*** EXCERPT ***

With 17x22 cylinders, 40" drivers, and 200lb boiler pressure, each half creates 27k in tractive effort, essentially making it a "double K27" with 54K in tractive effort.
Total Weight on Drivers for various classes:
C-21 = 85650lb
C-25 = 107400lb
K-27 (superheated) =108300
Proposal = 210000 (about twice what a K27 weighs).
K-28 = 113500lb.
What we don't know is the heaviest axle loading. This is a critical piece of the puzzle. A C-25 is a bit lighter on drivers than a K-27 but it actually has a higher weight on the main (#3) driver - 28700 for C-25 vs, 27,250 for K-27. A C-25 even out-weighs a K-28 in main driver weight.

*** EXTRACTED MATERIAL ***

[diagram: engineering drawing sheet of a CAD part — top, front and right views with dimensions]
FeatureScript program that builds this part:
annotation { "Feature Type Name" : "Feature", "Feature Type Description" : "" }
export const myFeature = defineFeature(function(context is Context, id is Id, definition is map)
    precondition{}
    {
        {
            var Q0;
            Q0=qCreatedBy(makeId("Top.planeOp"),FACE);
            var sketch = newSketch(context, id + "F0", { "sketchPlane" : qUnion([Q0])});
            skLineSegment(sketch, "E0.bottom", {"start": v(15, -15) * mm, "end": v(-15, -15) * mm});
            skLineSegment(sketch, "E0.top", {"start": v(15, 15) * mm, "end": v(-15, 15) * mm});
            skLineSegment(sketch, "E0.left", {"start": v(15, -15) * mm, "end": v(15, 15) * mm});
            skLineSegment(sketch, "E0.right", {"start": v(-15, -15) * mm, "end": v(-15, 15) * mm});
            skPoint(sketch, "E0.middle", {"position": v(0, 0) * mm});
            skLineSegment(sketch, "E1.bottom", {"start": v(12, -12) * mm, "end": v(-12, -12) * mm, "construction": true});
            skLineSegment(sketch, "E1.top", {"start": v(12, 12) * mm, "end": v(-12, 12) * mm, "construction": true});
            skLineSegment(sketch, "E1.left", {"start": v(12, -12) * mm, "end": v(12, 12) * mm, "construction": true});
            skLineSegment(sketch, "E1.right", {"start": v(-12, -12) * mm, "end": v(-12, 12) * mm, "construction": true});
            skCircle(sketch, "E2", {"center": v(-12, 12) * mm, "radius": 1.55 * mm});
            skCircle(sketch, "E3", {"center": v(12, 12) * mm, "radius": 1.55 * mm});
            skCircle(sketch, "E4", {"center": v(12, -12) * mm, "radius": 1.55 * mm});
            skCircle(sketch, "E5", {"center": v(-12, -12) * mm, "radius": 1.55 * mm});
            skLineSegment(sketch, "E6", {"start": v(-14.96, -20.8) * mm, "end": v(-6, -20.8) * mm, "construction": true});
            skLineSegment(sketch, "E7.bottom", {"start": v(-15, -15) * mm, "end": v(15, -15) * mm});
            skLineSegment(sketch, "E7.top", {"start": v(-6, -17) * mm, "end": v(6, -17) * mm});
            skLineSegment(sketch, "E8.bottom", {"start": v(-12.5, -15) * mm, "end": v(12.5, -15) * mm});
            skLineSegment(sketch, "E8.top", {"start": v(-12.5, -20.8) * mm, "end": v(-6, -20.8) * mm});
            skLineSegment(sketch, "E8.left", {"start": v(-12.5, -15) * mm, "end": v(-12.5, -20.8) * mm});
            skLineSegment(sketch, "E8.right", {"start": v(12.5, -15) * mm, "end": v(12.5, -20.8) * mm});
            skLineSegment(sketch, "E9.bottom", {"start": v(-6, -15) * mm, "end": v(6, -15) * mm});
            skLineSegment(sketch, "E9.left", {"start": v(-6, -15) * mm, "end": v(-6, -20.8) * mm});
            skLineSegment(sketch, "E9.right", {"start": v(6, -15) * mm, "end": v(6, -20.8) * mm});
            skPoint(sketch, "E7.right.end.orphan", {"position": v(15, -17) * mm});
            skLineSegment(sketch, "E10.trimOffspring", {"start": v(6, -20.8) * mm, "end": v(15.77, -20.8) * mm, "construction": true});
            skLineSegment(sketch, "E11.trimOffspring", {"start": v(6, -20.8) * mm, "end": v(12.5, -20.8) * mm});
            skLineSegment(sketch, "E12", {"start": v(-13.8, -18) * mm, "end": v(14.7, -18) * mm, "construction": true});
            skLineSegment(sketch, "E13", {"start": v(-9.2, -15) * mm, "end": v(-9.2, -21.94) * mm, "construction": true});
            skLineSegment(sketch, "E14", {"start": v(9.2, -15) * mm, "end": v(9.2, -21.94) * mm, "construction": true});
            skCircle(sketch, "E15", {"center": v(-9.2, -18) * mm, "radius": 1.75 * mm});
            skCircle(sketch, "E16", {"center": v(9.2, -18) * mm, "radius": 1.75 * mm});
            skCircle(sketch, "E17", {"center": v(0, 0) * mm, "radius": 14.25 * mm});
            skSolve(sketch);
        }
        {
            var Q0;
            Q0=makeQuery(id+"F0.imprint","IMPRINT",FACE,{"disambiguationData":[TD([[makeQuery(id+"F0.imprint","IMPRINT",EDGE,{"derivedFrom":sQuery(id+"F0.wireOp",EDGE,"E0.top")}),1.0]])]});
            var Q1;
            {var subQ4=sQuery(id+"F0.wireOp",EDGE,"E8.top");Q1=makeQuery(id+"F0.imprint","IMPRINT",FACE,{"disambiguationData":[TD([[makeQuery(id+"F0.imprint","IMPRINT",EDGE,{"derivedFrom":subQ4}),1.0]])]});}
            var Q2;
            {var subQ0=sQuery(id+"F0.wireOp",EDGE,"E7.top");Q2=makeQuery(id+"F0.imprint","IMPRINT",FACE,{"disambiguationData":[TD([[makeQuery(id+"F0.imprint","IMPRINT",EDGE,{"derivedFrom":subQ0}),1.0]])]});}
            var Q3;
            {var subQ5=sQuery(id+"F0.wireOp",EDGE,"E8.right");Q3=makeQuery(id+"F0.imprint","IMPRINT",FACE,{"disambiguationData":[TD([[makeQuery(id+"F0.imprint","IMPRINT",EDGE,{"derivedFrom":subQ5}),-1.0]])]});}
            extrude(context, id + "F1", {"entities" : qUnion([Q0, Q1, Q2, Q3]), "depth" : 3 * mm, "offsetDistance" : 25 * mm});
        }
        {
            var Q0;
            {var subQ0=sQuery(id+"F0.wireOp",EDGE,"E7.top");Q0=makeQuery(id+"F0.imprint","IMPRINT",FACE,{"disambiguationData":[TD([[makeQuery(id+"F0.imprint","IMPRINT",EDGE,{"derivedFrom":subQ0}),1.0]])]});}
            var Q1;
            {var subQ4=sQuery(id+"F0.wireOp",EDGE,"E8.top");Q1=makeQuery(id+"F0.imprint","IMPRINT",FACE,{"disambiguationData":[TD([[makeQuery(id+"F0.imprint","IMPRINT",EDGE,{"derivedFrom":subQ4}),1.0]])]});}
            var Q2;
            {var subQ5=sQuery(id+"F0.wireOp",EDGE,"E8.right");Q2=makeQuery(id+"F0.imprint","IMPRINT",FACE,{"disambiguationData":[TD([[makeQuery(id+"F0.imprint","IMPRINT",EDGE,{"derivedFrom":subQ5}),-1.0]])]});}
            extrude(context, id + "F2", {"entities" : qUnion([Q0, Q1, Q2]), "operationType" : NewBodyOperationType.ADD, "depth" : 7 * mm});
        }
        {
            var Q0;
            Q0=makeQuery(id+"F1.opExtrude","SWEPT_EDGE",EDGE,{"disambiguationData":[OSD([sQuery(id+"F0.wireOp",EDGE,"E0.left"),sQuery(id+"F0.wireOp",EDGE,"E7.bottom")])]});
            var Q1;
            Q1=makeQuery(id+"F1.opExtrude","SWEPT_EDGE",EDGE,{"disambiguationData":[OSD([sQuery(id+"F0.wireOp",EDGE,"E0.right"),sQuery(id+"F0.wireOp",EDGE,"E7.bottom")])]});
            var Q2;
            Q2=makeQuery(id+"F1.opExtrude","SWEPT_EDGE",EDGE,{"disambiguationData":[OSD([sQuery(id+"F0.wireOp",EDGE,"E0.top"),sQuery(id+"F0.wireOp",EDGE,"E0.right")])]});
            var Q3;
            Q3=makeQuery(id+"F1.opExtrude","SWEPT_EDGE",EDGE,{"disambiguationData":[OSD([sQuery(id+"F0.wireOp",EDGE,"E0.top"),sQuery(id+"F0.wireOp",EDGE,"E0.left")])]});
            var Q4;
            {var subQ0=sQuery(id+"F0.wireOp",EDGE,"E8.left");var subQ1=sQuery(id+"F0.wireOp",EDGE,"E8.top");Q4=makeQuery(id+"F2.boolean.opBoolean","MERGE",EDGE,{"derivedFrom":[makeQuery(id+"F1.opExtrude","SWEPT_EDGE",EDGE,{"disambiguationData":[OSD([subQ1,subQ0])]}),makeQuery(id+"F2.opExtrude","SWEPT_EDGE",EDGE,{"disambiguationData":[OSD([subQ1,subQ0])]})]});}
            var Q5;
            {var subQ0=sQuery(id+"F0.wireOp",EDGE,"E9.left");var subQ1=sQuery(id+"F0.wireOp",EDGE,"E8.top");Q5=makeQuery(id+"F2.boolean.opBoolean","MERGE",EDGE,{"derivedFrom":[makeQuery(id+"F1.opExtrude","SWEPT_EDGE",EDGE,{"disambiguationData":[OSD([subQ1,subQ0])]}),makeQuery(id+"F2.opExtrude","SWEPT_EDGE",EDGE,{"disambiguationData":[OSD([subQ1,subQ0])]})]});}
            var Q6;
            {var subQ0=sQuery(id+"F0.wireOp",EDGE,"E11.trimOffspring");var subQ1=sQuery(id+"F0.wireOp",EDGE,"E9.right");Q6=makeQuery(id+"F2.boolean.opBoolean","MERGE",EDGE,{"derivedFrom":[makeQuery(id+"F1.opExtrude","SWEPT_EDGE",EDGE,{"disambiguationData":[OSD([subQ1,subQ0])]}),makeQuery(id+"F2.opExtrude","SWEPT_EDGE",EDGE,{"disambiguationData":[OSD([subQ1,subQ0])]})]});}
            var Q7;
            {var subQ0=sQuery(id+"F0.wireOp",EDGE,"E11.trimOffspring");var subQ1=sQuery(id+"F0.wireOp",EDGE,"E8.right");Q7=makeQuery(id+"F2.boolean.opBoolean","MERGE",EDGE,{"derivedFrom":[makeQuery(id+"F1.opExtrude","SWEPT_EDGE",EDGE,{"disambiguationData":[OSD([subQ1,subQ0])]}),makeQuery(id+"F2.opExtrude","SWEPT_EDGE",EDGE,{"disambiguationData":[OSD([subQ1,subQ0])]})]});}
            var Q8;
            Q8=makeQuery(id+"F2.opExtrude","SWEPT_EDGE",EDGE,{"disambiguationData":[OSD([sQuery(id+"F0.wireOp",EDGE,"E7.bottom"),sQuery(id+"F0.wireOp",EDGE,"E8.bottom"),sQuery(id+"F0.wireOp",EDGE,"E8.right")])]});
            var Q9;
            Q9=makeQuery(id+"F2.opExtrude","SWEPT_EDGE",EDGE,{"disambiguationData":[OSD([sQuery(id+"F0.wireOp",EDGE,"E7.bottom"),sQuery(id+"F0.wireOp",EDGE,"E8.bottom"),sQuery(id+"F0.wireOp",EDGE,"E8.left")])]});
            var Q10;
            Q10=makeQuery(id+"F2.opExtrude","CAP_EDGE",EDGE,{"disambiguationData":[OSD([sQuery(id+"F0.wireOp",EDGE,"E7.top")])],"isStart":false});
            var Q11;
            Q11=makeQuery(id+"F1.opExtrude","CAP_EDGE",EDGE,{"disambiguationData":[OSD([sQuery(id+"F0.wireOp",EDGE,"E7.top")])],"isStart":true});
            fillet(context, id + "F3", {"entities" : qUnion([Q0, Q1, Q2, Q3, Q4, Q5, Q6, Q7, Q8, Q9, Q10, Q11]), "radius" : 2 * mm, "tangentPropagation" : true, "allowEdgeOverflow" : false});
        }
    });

***

▸ YOUR TASKS
A - List each locomotive class in the locomotive-weight excerpt that is given a total weight on drivers, with its figure.
B - Continue the text on locomotive driver weights from its last sentence.

▸ SET OF ANSWERS
A -
C-21: 85650lb
C-25: 107400lb
K-27 (superheated): 108300
K-28: 113500lb

B -
Although I have never seen a special instruction forbidding double heading of K-27's on the RGS, photographs indicate they did not do so, but did double head K-27's with smaller locomotives.
I has been written the RGS did consider buying the Unitah's engines when they went under in 1939. A Unitah 2-6-6-2 with a K-27 tender (purchased when the soak mudhens were scrapped in 1939) is an interesting idea.
This is probably the reason the RGS traded off the C-21's and C-25 for C-19's before they even set foot on the property back in 1916 or so.